Sometimes throughout life people may want to be adventurous and look for activities to get their heart beating fast. You could probably label them as “Thrill Seekers”.
For one particular thrill seeker he wanted to do something that no human being has ever successfully done by skydiving from space. 43 year old Austrian skydiver and BASE jumper Felix Baumgartner set the world record for skydiving on Sunday October, 14, 2012.
The jump was originally cancelled by Red Bull for the safety of Baumgartner; it was said to be cancelled due to high winds. The high winds were a concern because the fragile helium balloon device, the skydiver traveled up to space in, could not take too much wind, but with the capsule attached it made it work successfully.
With a giant leap from space Baumgartner skydived 24 miles above the earth at an unbelievable speed of Mach 1.24 for just under 5 minutes. It was reported that at one point during his decent he was clocked at going 833 mph. That is crazy fast for a human that is not attached to a jet pack or any other booster gadgets.

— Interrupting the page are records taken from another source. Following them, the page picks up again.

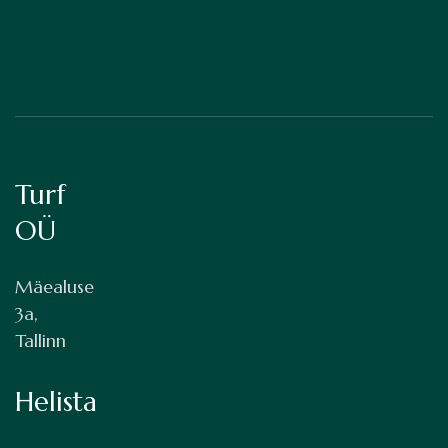
Turf
OÜ
Mäealuse
3a,
Tallinn
Helista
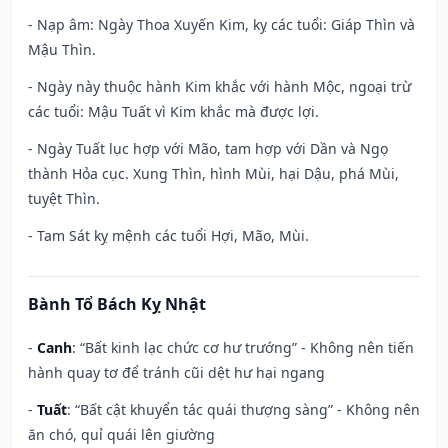
- Nạp âm: Ngày Thoa Xuyến Kim, kỵ các tuổi: Giáp Thìn và
Mậu Thìn.
- Ngày này thuộc hành Kim khắc với hành Mộc, ngoại trừ
các tuổi: Mậu Tuất vì Kim khắc mà được lợi.
- Ngày Tuất lục hợp với Mão, tam hợp với Dần và Ngọ
thành Hỏa cục. Xung Thìn, hình Mùi, hại Dậu, phá Mùi,
tuyệt Thìn.
- Tam Sát kỵ mệnh các tuổi Hợi, Mão, Mùi.
Bành Tổ Bách Kỵ Nhật
-
Canh
: “Bất kinh lạc chức cơ hư trướng” - Không nên tiến
hành quay tơ để tránh cũi dệt hư hại ngang
-
Tuất
: “Bất cật khuyển tác quái thượng sàng” - Không nên
ăn chó, quỉ quái lên giường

According to his team, the only thing they really feared was their skydiver spinning out of control too fast and losing consciousness. They mentioned that they expected Baumgartner to initially spin out of control due to the height and speed he would be going, but knew that their skydiver would get it under control and ultimately break the speed of sound; sound barrier.

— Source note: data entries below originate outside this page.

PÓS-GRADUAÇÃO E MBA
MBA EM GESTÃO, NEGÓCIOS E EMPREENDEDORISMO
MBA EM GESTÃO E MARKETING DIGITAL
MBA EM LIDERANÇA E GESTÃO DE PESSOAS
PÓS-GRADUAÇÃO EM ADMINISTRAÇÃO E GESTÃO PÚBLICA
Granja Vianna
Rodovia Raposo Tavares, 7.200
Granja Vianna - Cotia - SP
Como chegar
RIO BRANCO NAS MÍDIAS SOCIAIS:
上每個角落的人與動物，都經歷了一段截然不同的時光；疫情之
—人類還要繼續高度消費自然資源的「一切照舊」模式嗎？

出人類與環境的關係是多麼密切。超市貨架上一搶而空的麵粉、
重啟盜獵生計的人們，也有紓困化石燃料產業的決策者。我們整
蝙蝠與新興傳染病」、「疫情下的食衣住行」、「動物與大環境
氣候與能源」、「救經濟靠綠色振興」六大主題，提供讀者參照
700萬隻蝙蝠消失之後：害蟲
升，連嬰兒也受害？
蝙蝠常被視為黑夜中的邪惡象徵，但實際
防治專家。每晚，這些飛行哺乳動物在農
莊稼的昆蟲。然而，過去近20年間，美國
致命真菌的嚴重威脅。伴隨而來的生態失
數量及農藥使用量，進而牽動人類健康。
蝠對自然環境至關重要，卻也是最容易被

“Of course it was terrifying … I was frightened all the way down to regain control after spinning out of control, but I wanted to break the speed of sound and I hit it. I don’t know after how many seconds, but I could feel air was pulling up, and I hit it,” Baumgartner said.

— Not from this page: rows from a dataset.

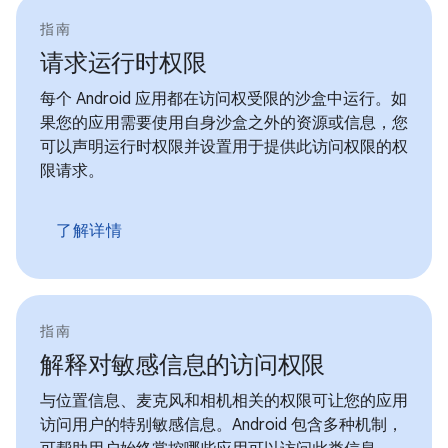
指南
请求运行时权限
每个 Android 应用都在访问权受限的沙盒中运行。如
果您的应用需要使用自身沙盒之外的资源或信息，您
可以声明运行时权限并设置用于提供此访问权限的权
限请求。
了解详情
指南
解释对敏感信息的访问权限
与位置信息、麦克风和相机相关的权限可让您的应用
访问用户的特别敏感信息。Android 包含多种机制，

He touched down in the deserts of New Mexico successfully and with a huge smile on his face, once on the ground he finally got to embrace what he just accomplish, and at the same time tell people what he was thinking before he jumped.
“It was harder than I expected, trust me when you stand up there on top of the world, you become so humble and realize it’s not about breaking records any more. It’s not even about getting scientific data. It’s all about getting home,” Baumgartner said.
Along with being the only man to achieve a supersonic skydive; he also broke two other world records that had not been reached for half a century. He now has the record for the highest exit from a platform at 128,000 feet, and the highest free-fall without a drogue parachute, measured at 119,846 feet.
Interesting enough 84 year old Joe Kittinger who was the previous record holder was actually on headset with Baumgartner before he jumped. Kittinger simply told Baumgartner to stay calm and relax and that their guardian angels will take care of him. Kittinger also expressed the success of the new world breaking jump, and what it means to science now.
“He demonstrated that a man could survive in an extremely high altitude escape situation, I know future astronauts will wear the spacesuit that Felix test-jumped in,” Kittinger said.
The jump was indeed extraordinary, record breaking, and has provided NASA with a huge boost in designing new suites for astronauts. Baumgartner has still stayed humble and modest as he expressed his personally views.
“Honestly I want to inspire the next generation, I would love if there was a young guy sitting next to me asking what my advice is, wanting to break my record.” Baumgartner said.